The presentation made by the Planning Commission during Prime Minister’s consultation meeting with chief ministers on replacing the Plan panel with a new body has revealed what appears to be a closely guarded fact till now. The presentation — made available to the media Sunday — states that the Union Cabinet, in a meeting on August 13 this year, had “approved the repeal of the Cabinet Resolution” dated March 15, 1950 “by which the Planning Commission was set up”. Taken two days before the Prime Minister announced his government’s plan to replace the Planning Commission with a new institution during his Independence Day speech from Red Fort, this Cabinet decision — which also authorised the PM to finalise the contours of the new institution to replace the plan panel — was curiously not made public on that day or in the days that followed.

On party line

It is not a mere coincidence that the speeches of Congress chief ministers delivered at the meeting convened by the Prime Minister on Sunday to discuss the new body to replace the Planning Commission contained many identical sentences and phrases.
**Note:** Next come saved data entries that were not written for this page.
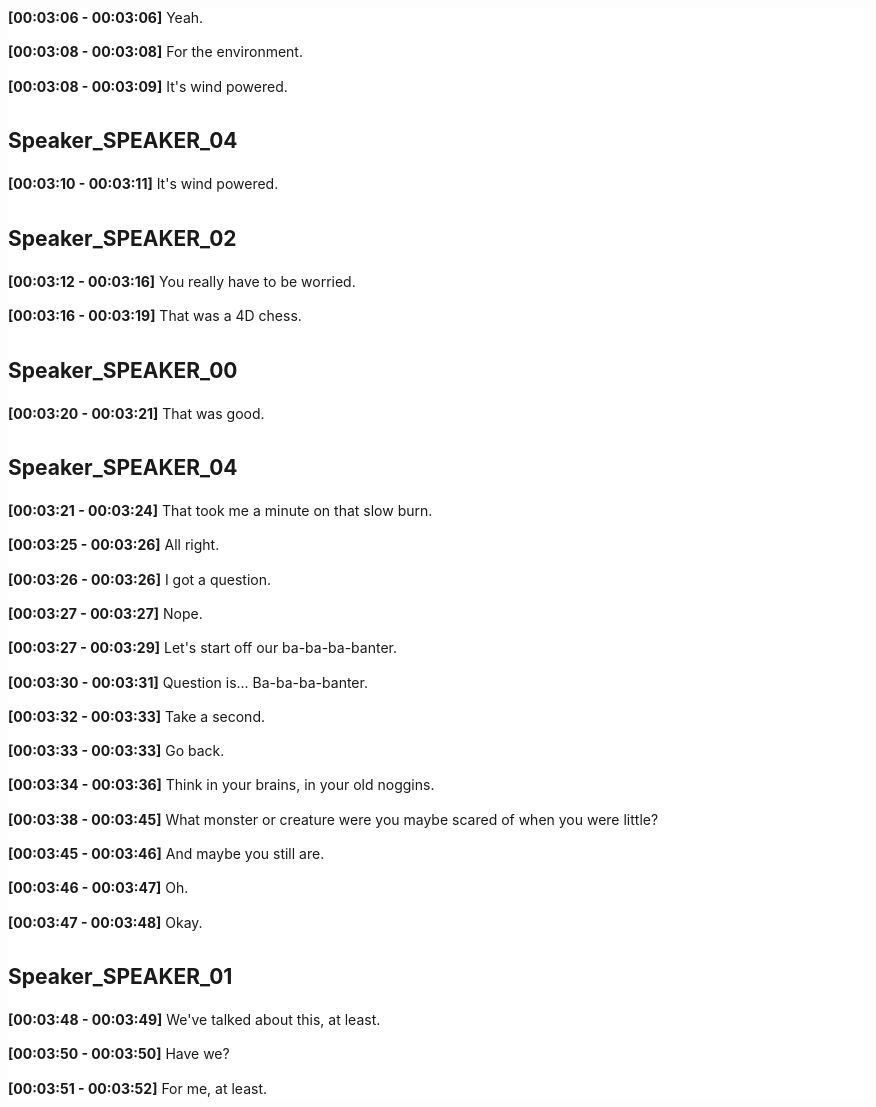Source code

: **[00:03:06 - 00:03:06]** Yeah.

**[00:03:08 - 00:03:08]** For the environment.

**[00:03:08 - 00:03:09]** It's wind powered.


## Speaker_SPEAKER_04

**[00:03:10 - 00:03:11]** It's wind powered.


## Speaker_SPEAKER_02

**[00:03:12 - 00:03:16]** You really have to be worried.

**[00:03:16 - 00:03:19]** That was a 4D chess.


## Speaker_SPEAKER_00

**[00:03:20 - 00:03:21]** That was good.


## Speaker_SPEAKER_04

**[00:03:21 - 00:03:24]** That took me a minute on that slow burn.

**[00:03:25 - 00:03:26]** All right.

**[00:03:26 - 00:03:26]** I got a question.

**[00:03:27 - 00:03:27]** Nope.

**[00:03:27 - 00:03:29]** Let's start off our ba-ba-ba-banter.

**[00:03:30 - 00:03:31]** Question is... Ba-ba-ba-banter.

**[00:03:32 - 00:03:33]** Take a second.

**[00:03:33 - 00:03:33]** Go back.

**[00:03:34 - 00:03:36]** Think in your brains, in your old noggins.

**[00:03:38 - 00:03:45]** What monster or creature were you maybe scared of when you were little?

**[00:03:45 - 00:03:46]** And maybe you still are.

**[00:03:46 - 00:03:47]** Oh.

**[00:03:47 - 00:03:48]** Okay.


## Speaker_SPEAKER_01

**[00:03:48 - 00:03:49]** We've talked about this, at least.

**[00:03:50 - 00:03:50]** Have we?

**[00:03:51 - 00:03:52]** For me, at least.

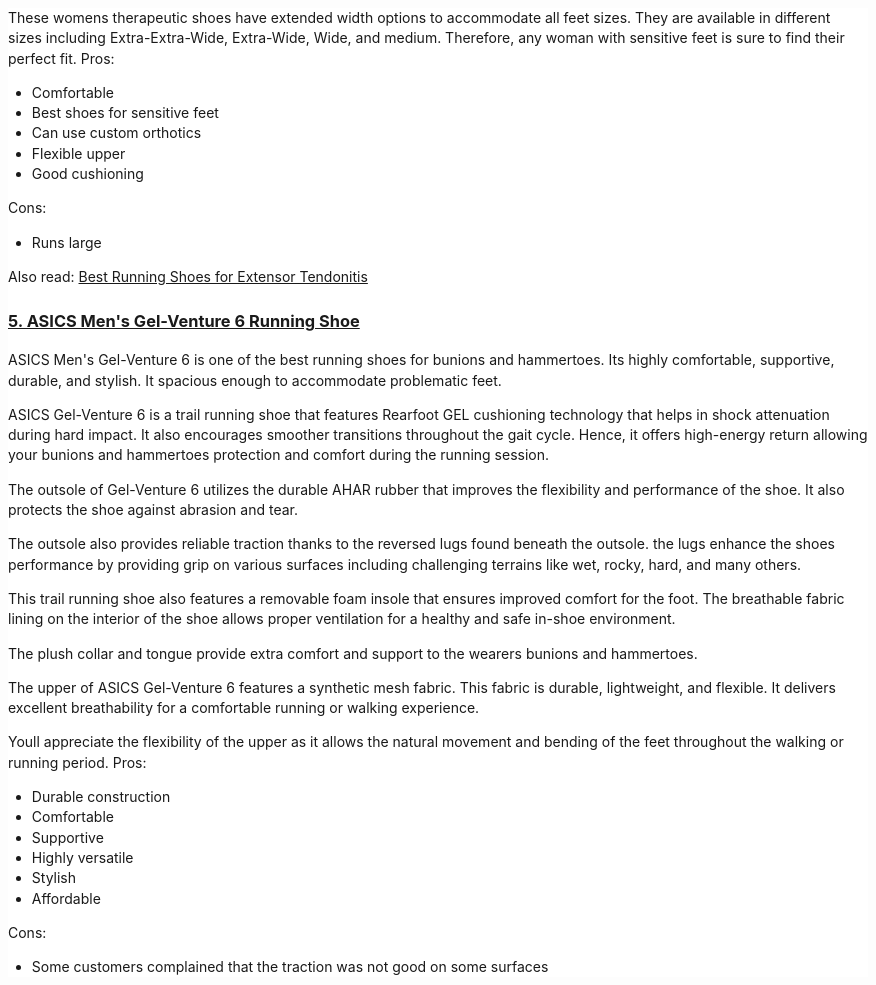 These womens therapeutic shoes have extended width options to accommodate all feet sizes. They are available in different sizes including Extra-Extra-Wide, Extra-Wide, Wide, and medium. Therefore, any woman with sensitive feet is sure to find their perfect fit.
Pros:
- Comfortable
- Best shoes for sensitive feet
- Can use custom orthotics
- Flexible upper
- Good cushioning

Cons:
- Runs large

Also read:
[Best Running Shoes for Extensor Tendonitis](https://pestpolicy.com/best-running-shoes-for-extensor-tendonitis/)
### [5. ASICS Men's Gel-Venture 6 Running Shoe](https://www.amazon.com/dp/B07V3GGRG3/?tag=p-policy-20)
ASICS Men's Gel-Venture 6 is one of the best running shoes for bunions and hammertoes. Its highly comfortable, supportive, durable, and stylish. It spacious enough to accommodate problematic feet.

ASICS Gel-Venture 6 is a trail running shoe that features Rearfoot GEL cushioning technology that helps in shock attenuation during hard impact. It also encourages smoother transitions throughout the gait cycle. Hence, it offers high-energy return allowing your bunions and hammertoes protection and comfort during the running session.

The outsole of Gel-Venture 6 utilizes the durable AHAR rubber that improves the flexibility and performance of the shoe. It also protects the shoe against abrasion and tear.

The outsole also provides reliable traction thanks to the reversed lugs found beneath the outsole. the lugs enhance the shoes performance by providing grip on various surfaces including challenging terrains like wet, rocky, hard, and many others.

This trail running shoe also features a removable foam insole that ensures improved comfort for the foot. The breathable fabric lining on the interior of the shoe allows proper ventilation for a healthy and safe in-shoe environment.

The plush collar and tongue provide extra comfort and support to the wearers bunions and hammertoes.

The upper of ASICS Gel-Venture 6 features a synthetic mesh fabric. This fabric is durable, lightweight, and flexible. It delivers excellent breathability for a comfortable running or walking experience.

Youll appreciate the flexibility of the upper as it allows the natural movement and bending of the feet throughout the walking or running period.
Pros:
- Durable construction
- Comfortable
- Supportive
- Highly versatile
- Stylish
- Affordable

Cons:
- Some customers complained that the traction was not good on some surfaces
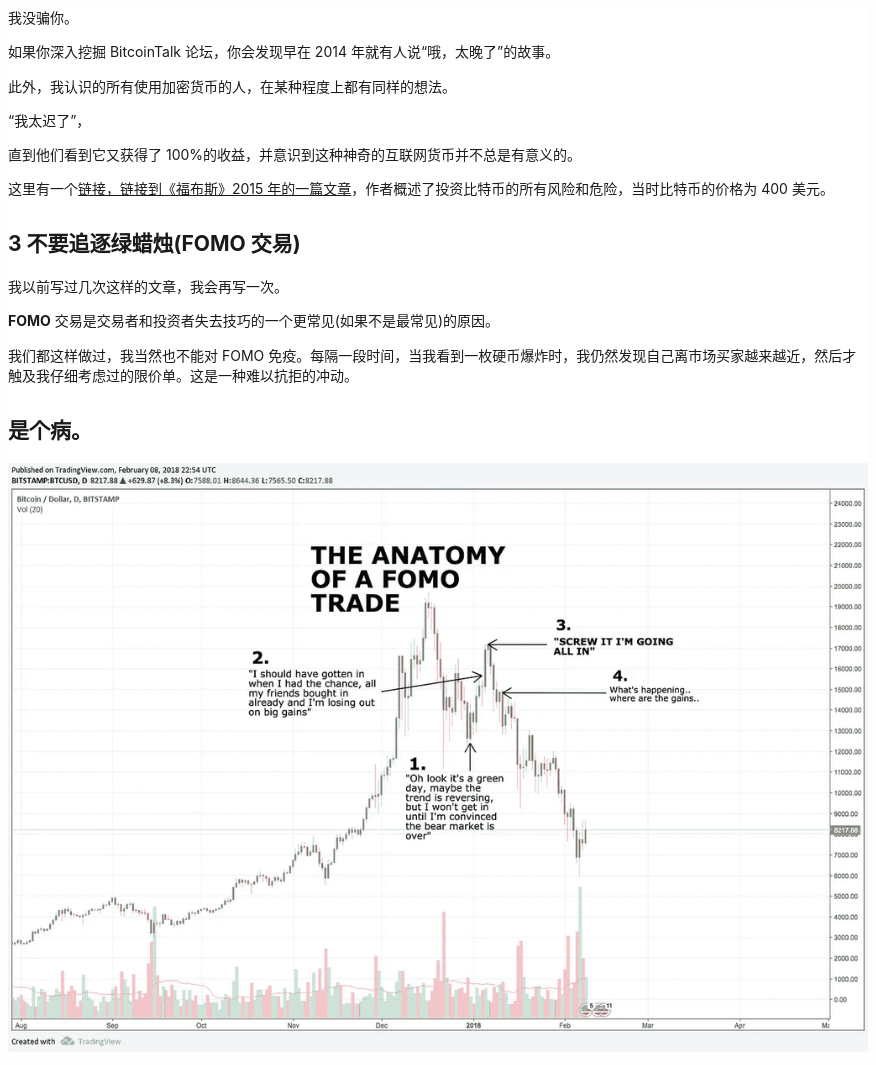 我没骗你。

如果你深入挖掘 BitcoinTalk 论坛，你会发现早在 2014 年就有人说“哦，太晚了”的故事。

此外，我认识的所有使用加密货币的人，在某种程度上都有同样的想法。

“我太迟了”，

直到他们看到它又获得了 100%的收益，并意识到这种神奇的互联网货币并不总是有意义的。

这里有一个[链接，链接到《福布斯》2015 年的一篇文章](https://www.forbes.com/sites/laurashin/2015/12/28/should-you-invest-in-bitcoin-10-arguments-against-as-of-december-2015/#4812a84a3895)，作者概述了投资比特币的所有风险和危险，当时比特币的价格为 400 美元。

## **3 不要追逐绿蜡烛(FOMO 交易)**

我以前写过几次这样的文章，我会再写一次。

**FOMO** 交易是交易者和投资者失去技巧的一个更常见(如果不是最常见)的原因。

我们都这样做过，我当然也不能对 FOMO 免疫。每隔一段时间，当我看到一枚硬币爆炸时，我仍然发现自己离市场买家越来越近，然后才触及我仔细考虑过的限价单。这是一种难以抗拒的冲动。

## 是个**病**。

![](img/bc445f8062ad9f47ad799b418ad3e40c.png)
The party’s shadow ministry groups formed to keep track of the government’s legislations and policies was at work. In this case, one gets to hear that the group on Commerce, Finance, External Affairs and I&B, comprising Veerappa Moily, Anand Sharma and Jyotiraditya Scindia, had circulated a background note to all Congress chief ministers to help them prepare for the meeting.

United they stand

A tacit understanding between the four parties — SP, JD(U), Trinamool and CPM — set to give dissent notes on the Insurance Bill in the Rajya Sabha may create roadblocks in the passage of the Bill. While Congress’s concerns have been largely addressed in the draft cleared by the Select Committee, the dissenting parties may create a ruckus in the RS where Bills are normally not passed when there is a din. Congress, on its part, may insist on a discussion. The game plan, according to sources, is to prevent the Bill from being passed before US president Barack Obama’s visit to India in January.

In a lighter vein

The Rajya Sabha, which ran normally after almost a week, witnessed an atmosphere of bonhomie. When deputy chairman P J Kurien allowed CPI’s D Raja to speak on the withdrawal of the Coal Mines (nationalisation) Amendment Bill 2000, but refused JD(U)’s K C Tyagi permission, the latter complained: “You are allowing Raja to speak and not the praja”. At this BJP’s Tarun Vijay quipped: “He is the raja of the proletariat.” When Kurien mispronounced SP’s Munawwar Salim’s name as what sounded like Manveer, Tyagi again jumped on his feet to correct him. Salim though was unfazed and said: “Salim is a very historical name, so that is enough.”